I have implemented the filter (in software) based on the diagram in:
http://www.earlevel.com/Digital%20Audio/StateVar.html
Now I want to derive the transfer function from the diagram and find
out how f and q (see the link) are related to the b-coefficients in:
H(z) a0 + a1*z^-1 + a2*z^-2
= ------------------------
1 - b1*z^-1 - b2*z^-2
Then I will find the relation to the poles and make my own quantized
pole distribution plot.
From the diagram I can see that the following simple implementation
can be used (working matlab code, only HP filteret samples are saved):
low = 0;
high = 0;
band = 0;
y = zeros(length(x),1);
for i = 1:length(x)
low = low + f * band;
high = x(i) - low - q * band;
band = f * high + band;
y(i) = high;
end
I have then tried rewriting it to something like this:
ylp(n) = ylp(n-1)+f*ybp(n-1)
yhp(n) = x(n) - ylp(n)-q*ybp(n-1)
ybp(n) = f*yhp(n)+ybp(n-1)
but the problem is I now have three equations with more than three
unknowns and also I need to get some x[n-1] etc. into the equation.
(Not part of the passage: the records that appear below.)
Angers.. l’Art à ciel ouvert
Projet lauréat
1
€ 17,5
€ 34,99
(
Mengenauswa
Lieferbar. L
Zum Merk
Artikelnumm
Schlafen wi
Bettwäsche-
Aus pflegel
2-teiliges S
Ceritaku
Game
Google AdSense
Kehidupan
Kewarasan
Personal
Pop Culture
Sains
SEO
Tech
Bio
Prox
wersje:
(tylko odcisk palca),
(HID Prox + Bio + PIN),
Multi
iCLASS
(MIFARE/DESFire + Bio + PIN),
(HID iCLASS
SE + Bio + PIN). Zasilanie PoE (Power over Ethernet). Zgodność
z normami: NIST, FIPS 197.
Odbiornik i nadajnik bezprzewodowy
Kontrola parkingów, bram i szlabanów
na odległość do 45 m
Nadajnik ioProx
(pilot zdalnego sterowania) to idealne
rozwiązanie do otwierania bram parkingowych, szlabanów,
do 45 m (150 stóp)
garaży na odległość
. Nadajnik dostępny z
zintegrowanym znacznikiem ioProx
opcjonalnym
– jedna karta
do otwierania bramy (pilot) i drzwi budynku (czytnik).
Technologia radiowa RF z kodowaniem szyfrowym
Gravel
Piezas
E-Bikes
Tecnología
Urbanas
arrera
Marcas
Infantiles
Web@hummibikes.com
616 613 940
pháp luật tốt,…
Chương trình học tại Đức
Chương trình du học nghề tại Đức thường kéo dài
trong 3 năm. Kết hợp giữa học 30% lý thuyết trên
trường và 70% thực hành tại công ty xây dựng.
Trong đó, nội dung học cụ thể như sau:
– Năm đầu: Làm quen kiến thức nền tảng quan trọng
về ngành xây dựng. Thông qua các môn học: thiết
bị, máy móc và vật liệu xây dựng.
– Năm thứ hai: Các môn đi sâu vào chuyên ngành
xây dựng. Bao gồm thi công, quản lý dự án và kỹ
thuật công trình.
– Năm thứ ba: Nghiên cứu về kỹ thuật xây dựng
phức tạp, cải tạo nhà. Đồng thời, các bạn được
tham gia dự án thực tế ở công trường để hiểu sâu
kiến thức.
I
have tried doing some substitution and for instance turned up with:
ybp(n) = -f*ylp(n-1)+f*x(n)-(f^2+f*q-1)*ybp(n-1)
Then by looking at the diagram I tried to express ylp(n-1) by some by
some x(n-...), f and q's but as it is recursive I can't (don't know
how to) do that.
There must be some mathematical trick or sequency knowledge I should
know?
Best regards,
Kim